What is Telemetry Data?OpenTelemetry is designed to help service designers and operators, such as DevOps, SREs, and other IT teams, collect, standardize, and streamline data about their systems using the OpenTelemetry Protocol (OTLP). Some of the most important types of data collected about service operations are logs, metrics, and traces, which can be defined as:
- Logs are messages emitted by services and components describing some state or other useful information about a system. Logs include timestamps reflecting the point in time the message was generated. Logs are useful for collecting service-specific information, such as the start or end response to a request or a warning about an unexpected input.
- Metrics are aggregate, numeric values that describe the state of a system over some period. Metrics can describe utilizations, such as the percent of CPU utilization over the past five minutes, and rates, such as the number of service requests per minute. Metrics are sometimes used to measure the state of a service from the perspective of a user: for example, the average time to load a page. These metrics are used as service level indicators to help you understand how services are performing relative to business objectives.

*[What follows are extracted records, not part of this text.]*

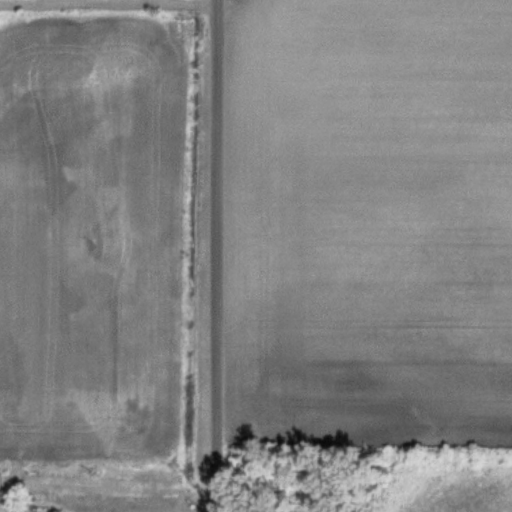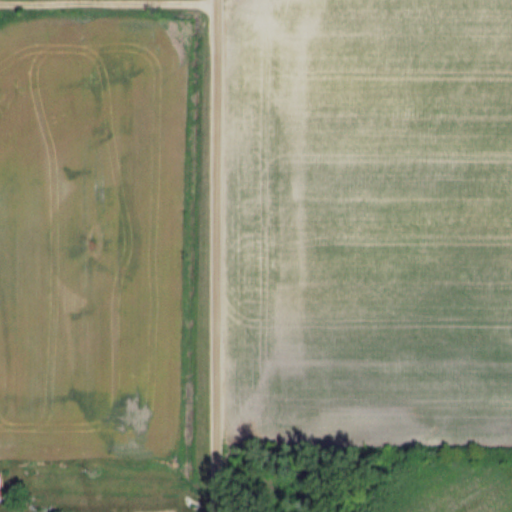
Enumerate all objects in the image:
road: (106, 1)
road: (213, 256)
building: (0, 486)
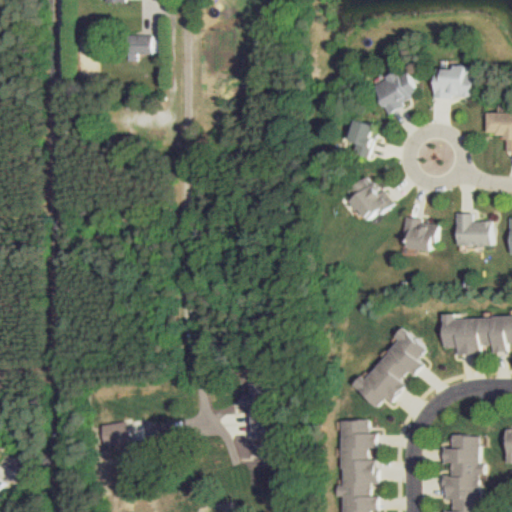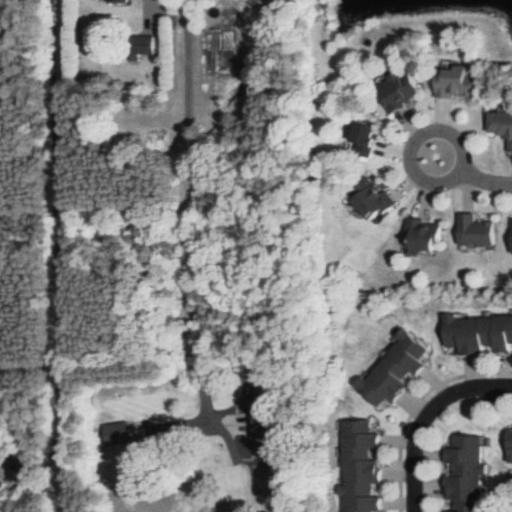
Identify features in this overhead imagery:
building: (117, 1)
road: (149, 7)
building: (140, 46)
building: (456, 82)
building: (398, 89)
building: (501, 124)
building: (366, 137)
road: (460, 148)
road: (484, 180)
road: (186, 197)
building: (370, 198)
building: (475, 230)
building: (423, 234)
road: (67, 255)
building: (479, 332)
building: (395, 368)
building: (262, 409)
road: (426, 418)
building: (118, 433)
building: (511, 444)
building: (360, 467)
building: (467, 473)
building: (2, 483)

- The third type of telemetry data, or signal, is distributed traces or simply traces. Tracing data involves tracking the path of service requests through a distributed system, such as a microservices architected application. Traces are especially important for isolating problems in services that require a series of requests to multiple services, which are often difficult to reproduce because conditions within a distributed system can be difficult to duplicate when debugging.
Figure 1. Traces are organized into spans, which show the distribution of time spent in services.

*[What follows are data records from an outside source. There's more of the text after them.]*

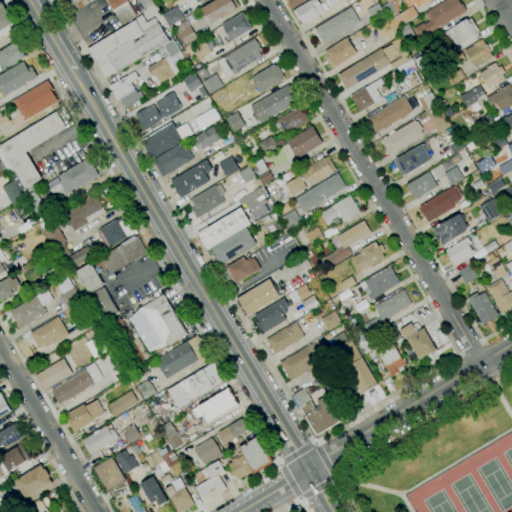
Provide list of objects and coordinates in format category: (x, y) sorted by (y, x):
building: (193, 0)
building: (198, 1)
building: (388, 1)
building: (293, 2)
building: (414, 2)
building: (80, 3)
building: (114, 3)
building: (296, 3)
building: (412, 3)
building: (77, 4)
road: (506, 8)
building: (218, 9)
building: (121, 10)
building: (218, 10)
building: (307, 10)
building: (308, 11)
building: (375, 11)
building: (398, 15)
building: (440, 15)
building: (171, 16)
building: (172, 16)
building: (440, 17)
building: (4, 18)
building: (4, 18)
building: (335, 24)
building: (337, 25)
building: (235, 26)
building: (237, 26)
building: (7, 30)
building: (462, 31)
building: (185, 32)
building: (186, 32)
building: (406, 32)
road: (51, 34)
building: (460, 34)
building: (121, 37)
building: (135, 49)
building: (132, 51)
building: (341, 51)
building: (339, 52)
building: (476, 53)
building: (478, 53)
building: (10, 55)
building: (10, 55)
building: (239, 57)
building: (240, 58)
building: (166, 62)
building: (423, 62)
building: (372, 65)
building: (364, 68)
building: (491, 75)
building: (492, 75)
building: (15, 77)
building: (16, 77)
building: (267, 77)
building: (407, 77)
building: (454, 77)
building: (266, 79)
building: (192, 82)
building: (211, 83)
building: (213, 83)
building: (125, 90)
building: (126, 91)
building: (366, 95)
building: (367, 95)
building: (472, 95)
building: (473, 96)
building: (500, 97)
building: (501, 98)
building: (34, 100)
building: (35, 100)
building: (428, 101)
building: (272, 103)
building: (274, 103)
building: (157, 110)
building: (158, 111)
building: (388, 114)
building: (390, 114)
building: (290, 119)
building: (438, 119)
building: (291, 120)
building: (509, 120)
building: (234, 121)
building: (484, 121)
building: (505, 121)
building: (206, 137)
building: (401, 137)
building: (402, 137)
building: (164, 138)
building: (207, 138)
building: (165, 139)
building: (303, 141)
building: (303, 142)
building: (500, 142)
building: (270, 144)
building: (455, 145)
building: (510, 146)
building: (510, 147)
building: (29, 148)
building: (25, 154)
building: (172, 159)
building: (173, 159)
building: (411, 159)
building: (412, 160)
building: (227, 166)
building: (228, 167)
building: (2, 169)
building: (317, 169)
building: (317, 170)
building: (503, 170)
building: (1, 171)
building: (262, 172)
building: (452, 175)
building: (77, 176)
building: (453, 176)
building: (72, 177)
building: (190, 178)
building: (191, 179)
road: (373, 181)
building: (294, 185)
building: (421, 185)
building: (422, 185)
building: (296, 186)
building: (501, 189)
building: (13, 192)
building: (319, 192)
building: (320, 193)
building: (206, 200)
building: (206, 201)
building: (440, 202)
building: (253, 203)
building: (440, 204)
building: (490, 210)
building: (339, 211)
building: (341, 211)
building: (80, 212)
building: (84, 212)
building: (510, 215)
building: (289, 218)
building: (510, 219)
building: (291, 220)
building: (224, 228)
building: (449, 229)
building: (449, 229)
building: (115, 231)
building: (116, 232)
building: (226, 236)
building: (313, 236)
building: (0, 237)
building: (314, 237)
building: (55, 240)
building: (57, 241)
building: (347, 241)
building: (345, 244)
building: (510, 244)
building: (509, 245)
building: (233, 246)
building: (459, 251)
building: (460, 251)
building: (121, 255)
building: (122, 255)
building: (80, 256)
building: (81, 256)
building: (367, 256)
building: (369, 256)
building: (509, 267)
building: (510, 267)
building: (1, 268)
building: (2, 268)
building: (242, 268)
building: (498, 270)
building: (239, 271)
building: (497, 271)
building: (466, 273)
building: (468, 274)
building: (88, 277)
building: (90, 278)
road: (248, 280)
building: (378, 282)
building: (380, 283)
building: (8, 286)
building: (7, 287)
road: (203, 290)
building: (69, 294)
building: (499, 295)
building: (501, 295)
building: (68, 297)
building: (258, 297)
building: (258, 298)
building: (303, 298)
building: (102, 303)
building: (391, 305)
building: (392, 305)
building: (101, 306)
building: (481, 307)
building: (482, 307)
building: (30, 310)
building: (27, 311)
building: (74, 313)
building: (270, 315)
building: (272, 316)
building: (329, 320)
building: (331, 320)
road: (471, 323)
building: (155, 324)
building: (157, 324)
building: (373, 327)
building: (47, 333)
building: (49, 333)
building: (283, 337)
building: (285, 338)
building: (417, 341)
building: (418, 341)
building: (128, 342)
building: (96, 346)
building: (96, 346)
road: (470, 348)
road: (497, 354)
building: (182, 357)
building: (177, 358)
building: (389, 358)
building: (390, 359)
building: (301, 361)
building: (303, 362)
building: (354, 363)
building: (53, 373)
building: (54, 374)
building: (360, 375)
building: (75, 384)
building: (195, 384)
building: (196, 384)
building: (73, 387)
building: (144, 389)
building: (146, 389)
building: (302, 398)
road: (242, 399)
road: (503, 399)
building: (121, 403)
building: (122, 404)
building: (3, 406)
building: (216, 406)
building: (217, 406)
building: (3, 407)
building: (315, 411)
building: (84, 414)
building: (84, 415)
building: (320, 416)
road: (395, 416)
road: (343, 424)
road: (49, 428)
building: (168, 429)
building: (232, 431)
building: (233, 431)
building: (11, 435)
building: (9, 436)
road: (407, 436)
building: (98, 438)
building: (100, 439)
building: (173, 439)
building: (176, 440)
road: (40, 443)
road: (314, 443)
building: (206, 450)
building: (208, 451)
road: (297, 454)
building: (169, 457)
park: (508, 457)
building: (13, 458)
building: (13, 459)
building: (248, 459)
building: (250, 459)
building: (161, 460)
road: (323, 460)
building: (125, 461)
building: (126, 461)
road: (456, 461)
road: (279, 464)
park: (445, 464)
building: (157, 470)
building: (107, 473)
building: (109, 474)
road: (335, 478)
building: (166, 479)
building: (211, 479)
building: (212, 479)
road: (289, 480)
building: (32, 481)
building: (33, 482)
road: (290, 482)
park: (495, 483)
road: (316, 487)
road: (378, 489)
building: (152, 491)
building: (153, 491)
building: (178, 495)
building: (179, 495)
park: (467, 495)
building: (142, 496)
road: (300, 498)
road: (255, 502)
road: (276, 502)
park: (437, 503)
building: (134, 504)
building: (136, 504)
road: (282, 512)
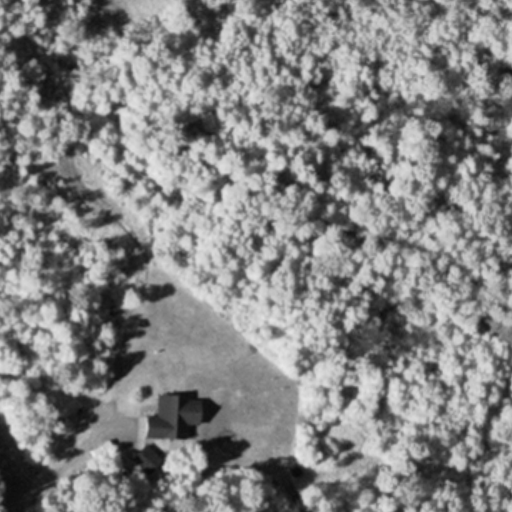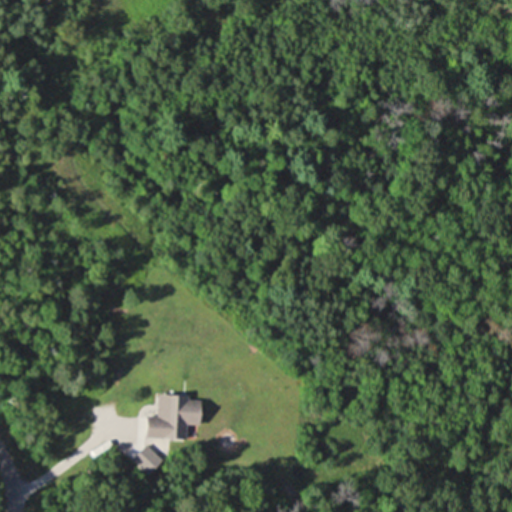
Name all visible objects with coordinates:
building: (174, 418)
road: (59, 465)
road: (10, 481)
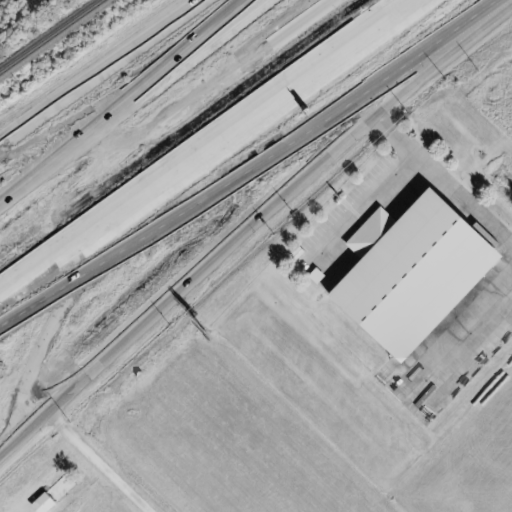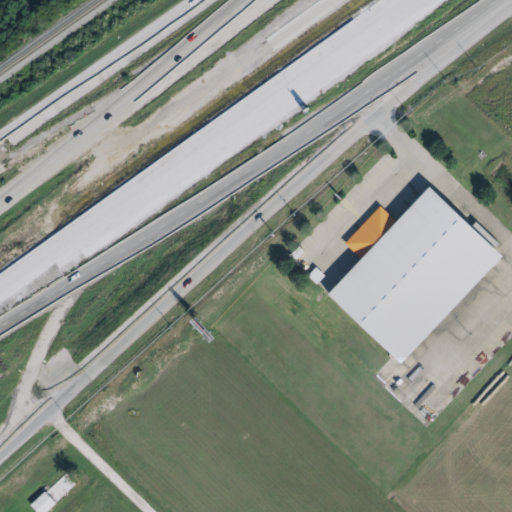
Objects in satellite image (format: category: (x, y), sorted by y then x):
road: (279, 23)
railway: (52, 37)
road: (101, 73)
road: (280, 111)
road: (158, 114)
road: (205, 148)
road: (395, 184)
road: (250, 223)
road: (506, 256)
road: (97, 461)
building: (55, 494)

Differences between OpenTelemetry and OpenTracingComparing OpenTelemetry and OpenTracing is like comparing peanut butter to a PB&J, as OpenTracing is actually one of the foundational open-source projects included in OpenTelemetry. Hosted by the Cloud Native Computing Foundation (CNCF), the OpenTelemetry project began as a way to address the need to collect telemetry data more efficiently across a wide range of services by merging the functionalities of the existing open-source projects OpenCensus and OpenTracing:
- OpenTracing, as the name implies, collects, stores, and analyzes traces.
- OpenCensus is a library for traces and metrics that use the same metadata for both metrics and traces.

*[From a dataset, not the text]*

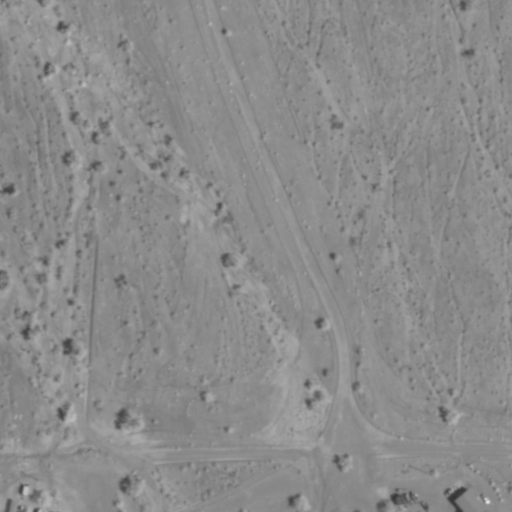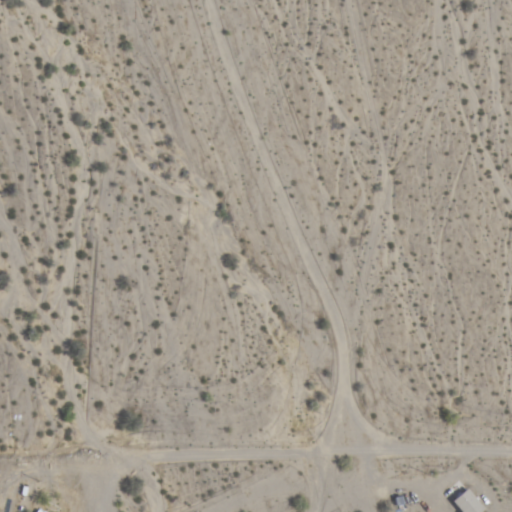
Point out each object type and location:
building: (468, 502)
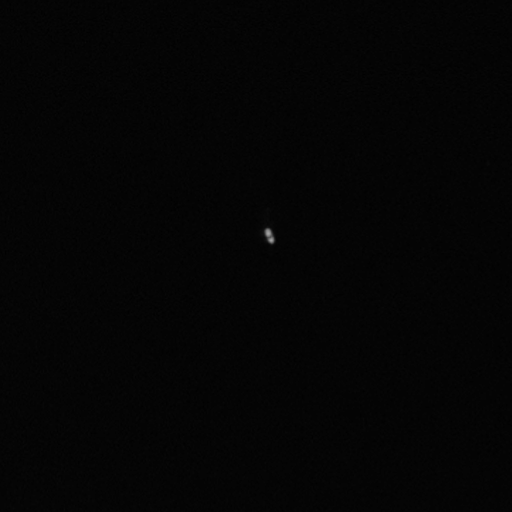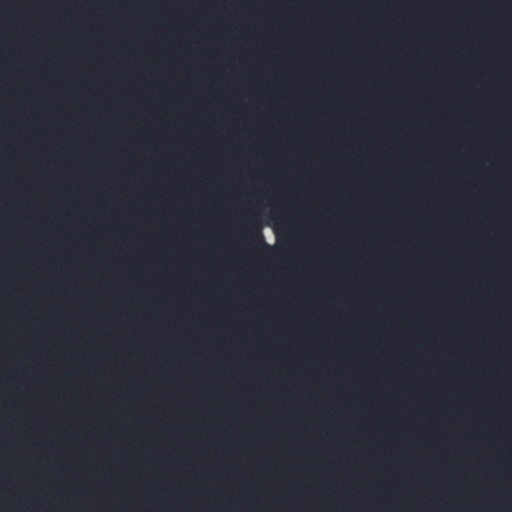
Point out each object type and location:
river: (477, 171)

Benefits of Using OpenTelemetryOpenTelemetry provides a single framework for working with telemetry data. This contrasts earlier application performance monitoring (APM) systems, which provided support for some view into data—metrics, traces, or logs—but not all data types. This is important because, in the past, application performance monitoring services often depended on vendor-specific monitoring solutions, which led to tool sprawl as teams searched for disparate analysis tools to solve specific pain points instead of centralizing performance insights into a single solution. For those of us who have struggled to correlate metrics collected in one system with log messages from another system, the ability to have standardized metrics in one place is key to better understanding the performance of the entire ecosystem and unlocks opportunities to streamline troubleshooting, automation, and alerting. By using OpenTelemetry, developers have a common framework that standardizes siloed telemetry data and reduces vendor lock-in, which can allow for a more integrated and holistic view of network performance, security issues, and more in an observability platform. Another important feature of OpenTelemetry is that it’s a vendor-neutral, open-source project, which brings two significant advantages:
- No single vendor can make decisions that would undermine use of the standard by others.
- The project is governed by community members who use the standard in a wide array of use cases.